• Text excerpt
Salmon farmed on modern feeds contains less of the healthy, long-chain fatty acids (EPA and DHA) than before. Up until the turn of the millennium, farmed salmon were fed fish oil as a replacement for their omega-3 rich natural prey. However, fish oil is now a scarce resource, and more than half of the fat in modern feeds comes from plant oils that are inexpensive, but devoid of long-chain omega-3 fatty acids. How can we increase the omega-3 content of salmon on sustainable feeds?
One option is to breed salmon that are well adapted to the feeds of the future. There is heritable variation in salmon’s ability to build EPA and DHA from shorter omega-3 fatty acids. The DNA sequence of salmon is now well known, allowing rapid characterization of heritable differences in nutrient utilization. A salmon family that appears promising on one feed, may not be the best on another. Therefore, we need to understand the salmon’s body as a system: a functional whole made up of parts that mutually affect, but also depend on, each other. A systems understanding of the interplay between feed and genetic factors will allow a tailoring of fish to feed and vice versa, which is robust to fluctuations in feedstuff availability and pricing.

• Data extract
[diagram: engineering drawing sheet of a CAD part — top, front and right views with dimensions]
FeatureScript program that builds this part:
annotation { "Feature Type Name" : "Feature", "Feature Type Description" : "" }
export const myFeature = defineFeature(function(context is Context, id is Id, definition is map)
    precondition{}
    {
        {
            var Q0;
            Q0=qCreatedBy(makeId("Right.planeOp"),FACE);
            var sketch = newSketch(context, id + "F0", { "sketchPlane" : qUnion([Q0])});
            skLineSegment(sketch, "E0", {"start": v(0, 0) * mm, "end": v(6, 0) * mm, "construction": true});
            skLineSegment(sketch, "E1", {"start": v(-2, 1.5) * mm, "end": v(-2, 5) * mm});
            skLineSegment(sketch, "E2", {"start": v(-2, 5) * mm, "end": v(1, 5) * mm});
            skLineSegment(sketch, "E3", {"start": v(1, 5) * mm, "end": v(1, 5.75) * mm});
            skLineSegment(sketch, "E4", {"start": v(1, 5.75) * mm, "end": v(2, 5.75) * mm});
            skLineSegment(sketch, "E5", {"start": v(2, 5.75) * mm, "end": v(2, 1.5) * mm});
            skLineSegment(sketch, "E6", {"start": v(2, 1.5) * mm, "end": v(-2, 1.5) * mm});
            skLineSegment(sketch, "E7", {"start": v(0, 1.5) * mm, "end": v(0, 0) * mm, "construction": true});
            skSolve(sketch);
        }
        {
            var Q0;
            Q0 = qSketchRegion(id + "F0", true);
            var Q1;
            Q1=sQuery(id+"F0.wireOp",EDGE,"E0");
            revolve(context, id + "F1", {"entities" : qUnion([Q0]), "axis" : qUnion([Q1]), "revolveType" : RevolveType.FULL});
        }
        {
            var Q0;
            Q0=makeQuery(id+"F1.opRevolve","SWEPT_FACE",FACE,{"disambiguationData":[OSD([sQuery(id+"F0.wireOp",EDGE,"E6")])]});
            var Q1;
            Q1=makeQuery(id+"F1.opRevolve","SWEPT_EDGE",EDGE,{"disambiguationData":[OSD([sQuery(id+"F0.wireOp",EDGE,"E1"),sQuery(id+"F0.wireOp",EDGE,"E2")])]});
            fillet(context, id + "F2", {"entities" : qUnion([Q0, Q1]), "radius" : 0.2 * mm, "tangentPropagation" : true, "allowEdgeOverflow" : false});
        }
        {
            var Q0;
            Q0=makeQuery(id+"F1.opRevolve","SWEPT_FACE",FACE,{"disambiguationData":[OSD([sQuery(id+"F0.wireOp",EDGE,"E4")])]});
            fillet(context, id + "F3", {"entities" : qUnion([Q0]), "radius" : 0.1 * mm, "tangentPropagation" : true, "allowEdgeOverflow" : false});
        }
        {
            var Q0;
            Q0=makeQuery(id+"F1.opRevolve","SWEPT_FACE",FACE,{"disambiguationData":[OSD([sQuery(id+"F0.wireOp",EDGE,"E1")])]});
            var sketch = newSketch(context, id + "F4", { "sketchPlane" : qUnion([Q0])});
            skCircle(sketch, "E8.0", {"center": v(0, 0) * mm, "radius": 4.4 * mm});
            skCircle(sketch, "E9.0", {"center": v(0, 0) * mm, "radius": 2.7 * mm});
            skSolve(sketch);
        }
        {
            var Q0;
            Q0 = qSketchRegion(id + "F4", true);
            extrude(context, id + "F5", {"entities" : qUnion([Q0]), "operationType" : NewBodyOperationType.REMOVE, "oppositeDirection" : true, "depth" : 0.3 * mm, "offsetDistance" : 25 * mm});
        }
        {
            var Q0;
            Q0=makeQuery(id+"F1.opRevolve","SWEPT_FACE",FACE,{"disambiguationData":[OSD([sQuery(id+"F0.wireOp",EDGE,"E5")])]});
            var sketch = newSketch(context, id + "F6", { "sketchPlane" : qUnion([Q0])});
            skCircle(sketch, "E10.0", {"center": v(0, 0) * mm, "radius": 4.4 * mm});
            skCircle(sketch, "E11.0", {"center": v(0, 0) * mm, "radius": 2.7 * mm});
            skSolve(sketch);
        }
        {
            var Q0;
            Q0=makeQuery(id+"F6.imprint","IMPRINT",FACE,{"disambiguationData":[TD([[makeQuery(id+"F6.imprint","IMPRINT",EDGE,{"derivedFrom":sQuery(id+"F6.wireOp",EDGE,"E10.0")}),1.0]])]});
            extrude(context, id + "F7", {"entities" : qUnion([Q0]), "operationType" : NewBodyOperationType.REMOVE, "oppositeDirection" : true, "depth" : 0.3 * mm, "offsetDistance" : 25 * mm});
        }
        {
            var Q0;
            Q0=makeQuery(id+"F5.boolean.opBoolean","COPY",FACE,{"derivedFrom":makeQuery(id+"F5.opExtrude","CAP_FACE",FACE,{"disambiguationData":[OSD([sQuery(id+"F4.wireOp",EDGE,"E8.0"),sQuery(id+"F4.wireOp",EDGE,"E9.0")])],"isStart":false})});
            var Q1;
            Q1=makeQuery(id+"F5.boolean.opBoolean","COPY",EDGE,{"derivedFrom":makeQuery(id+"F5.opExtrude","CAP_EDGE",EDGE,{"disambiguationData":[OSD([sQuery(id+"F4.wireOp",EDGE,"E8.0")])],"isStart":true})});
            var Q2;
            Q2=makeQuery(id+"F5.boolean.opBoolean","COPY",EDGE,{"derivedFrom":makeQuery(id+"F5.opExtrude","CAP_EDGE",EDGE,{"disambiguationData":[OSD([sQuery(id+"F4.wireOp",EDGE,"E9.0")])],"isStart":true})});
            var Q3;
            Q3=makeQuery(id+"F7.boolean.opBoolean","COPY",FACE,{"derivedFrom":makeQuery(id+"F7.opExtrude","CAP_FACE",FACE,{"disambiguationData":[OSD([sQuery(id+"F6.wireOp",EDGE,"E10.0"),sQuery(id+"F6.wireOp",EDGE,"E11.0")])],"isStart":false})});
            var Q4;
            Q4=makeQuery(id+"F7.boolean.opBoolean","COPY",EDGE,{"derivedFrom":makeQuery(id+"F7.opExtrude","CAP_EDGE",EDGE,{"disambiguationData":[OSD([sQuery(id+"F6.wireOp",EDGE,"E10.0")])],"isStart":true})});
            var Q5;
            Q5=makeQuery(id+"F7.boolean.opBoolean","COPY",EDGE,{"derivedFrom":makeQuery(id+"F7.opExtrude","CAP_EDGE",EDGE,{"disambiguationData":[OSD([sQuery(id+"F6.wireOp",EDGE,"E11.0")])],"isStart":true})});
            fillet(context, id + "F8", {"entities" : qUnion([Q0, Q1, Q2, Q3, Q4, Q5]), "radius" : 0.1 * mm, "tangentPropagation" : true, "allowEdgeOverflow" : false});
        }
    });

• Aim of the exercise
In the text on farmed salmon, how much of the fat in modern feeds comes from plant oils?

• Written response
More than half.